Processors suitable for the execution of a computer program include, by way of example, both general and special purpose microprocessors, and any one or more processors of any kind of digital computer. Generally, a processor will receive instructions and data from a read-only memory or a random access memory or both. The essential elements of a computer are a processor for executing instructions and one or more memory devices for storing instructions and data. Generally, a computer will also include, or be operatively coupled to receive data from or transfer data to, or both, one or more mass storage devices for storing data, e.g., magnetic, magneto-optical disks, or optical disks. Information carriers suitable for embodying computer program instructions and data include all forms of non-volatile memory, including by way of example semiconductor memory devices, e.g., EPROM, EEPROM, and flash memory devices; magnetic disks, e.g., internal hard disks or removable disks; magneto-optical disks; and CD-ROM and DVD-ROM disks. The processor and the memory can be supplemented by, or incorporated in special purpose logic circuitry.
To provide for interaction with a user, the techniques described herein can be implemented on a computer having a display device, e.g., a CRT (cathode ray tube) or LCD (liquid crystal display) monitor, for displaying information to the user and a keyboard and a pointing device, e.g., a mouse or a trackball, by which the user can provide input to the computer (e.g., interact with a user interface element, for example, by clicking a button on such a pointing device). Other kinds of devices can be used to provide for interaction with a user as well; for example, feedback provided to the user can be any form of sensory feedback, e.g., visual feedback, auditory feedback, or tactile feedback; and input from the user can be received in any form, including acoustic, speech, or tactile input.

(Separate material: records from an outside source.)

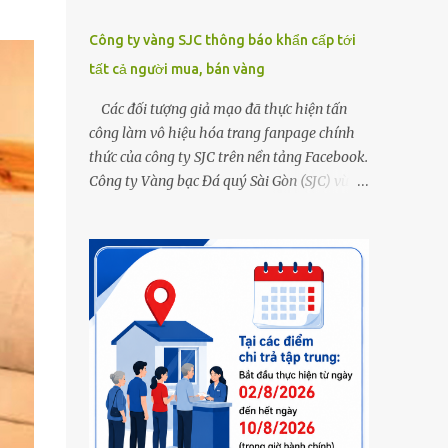
Công ty vàng SJC thông báo khẩn cấp tới
tất cả người mua, bán vàng
Các đối tượng giả mạo đã thực hiện tấn
công làm vô hiệu hóa trang fanpage chính
thức của công ty SJC trên nền tảng Facebook.
Công ty Vàng bạc Đá quý Sài Gòn (SJC) vừa
thông tin về việc bị các đối tượng giả mạo
thực hiện tấn công làm vô hiệu hóa trang
fanpage chính thức của công ty SJC trên nền
tảng Facebook (đường link page
www.facebook.com/sjcsaigon). Trước đó,
công ty liên tục ghi nhận và cảnh báo đến
khách hàng việc các đối tượng xấu giả mạo
Fanpage của SJC trên nền tảng Facebook
nhằm mục đích lừa đảo, trục lợi. Để bảo đảm
an toàn tài sản cho khách hàng, công ty SJC
thông báo hiện tại, trụ sở SJC tại TPHCM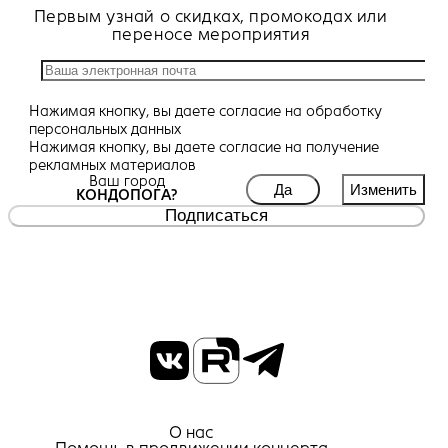
Первым узнай о скидках, промокодах или
переносе мероприятия
Нажимая кнопку, вы даете
согласие
на обработку
персональных данных
Нажимая кнопку, вы даете
согласие
на получение
рекламных материалов
Ваш город
Да
Изменить
КОНДОПОГА?
Подписаться
О нас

The techniques described herein can be implemented in a distributed computing system that includes a back-end component, e.g., as a data server, and/or a middleware component, e.g., an application server, and/or a front-end component, e.g., a client computer having a graphical user interface and/or a Web browser through which a user can interact with an implementation of the invention, or any combination of such back-end, middleware, or front-end components. The components of the system can be interconnected by any form or medium of digital data communication, e.g., a communication network. Examples of communication networks include a local area network (“LAN”) and a wide area network (“WAN”), e.g., the Internet, and include both wired and wireless networks.
The computing system can include clients and servers. A client and server are generally remote from each other and typically interact over a communication network. The relationship of client and server arises by virtue of computer programs running on the respective computers and having a client-server relationship to each other.
Although the techniques have been described herein in the context of a segment of inventory that is sliced by section, the techniques are also applicable to any subset of inventory that is sliced by publisher, site, section, URL, and/or any determining variable such as geography, frequency, etc.
Other embodiments are within the scope of the following claims. The following are examples for illustration only and not to limit the alternatives in any way. The techniques described herein can be performed in a different order and still achieve desirable results.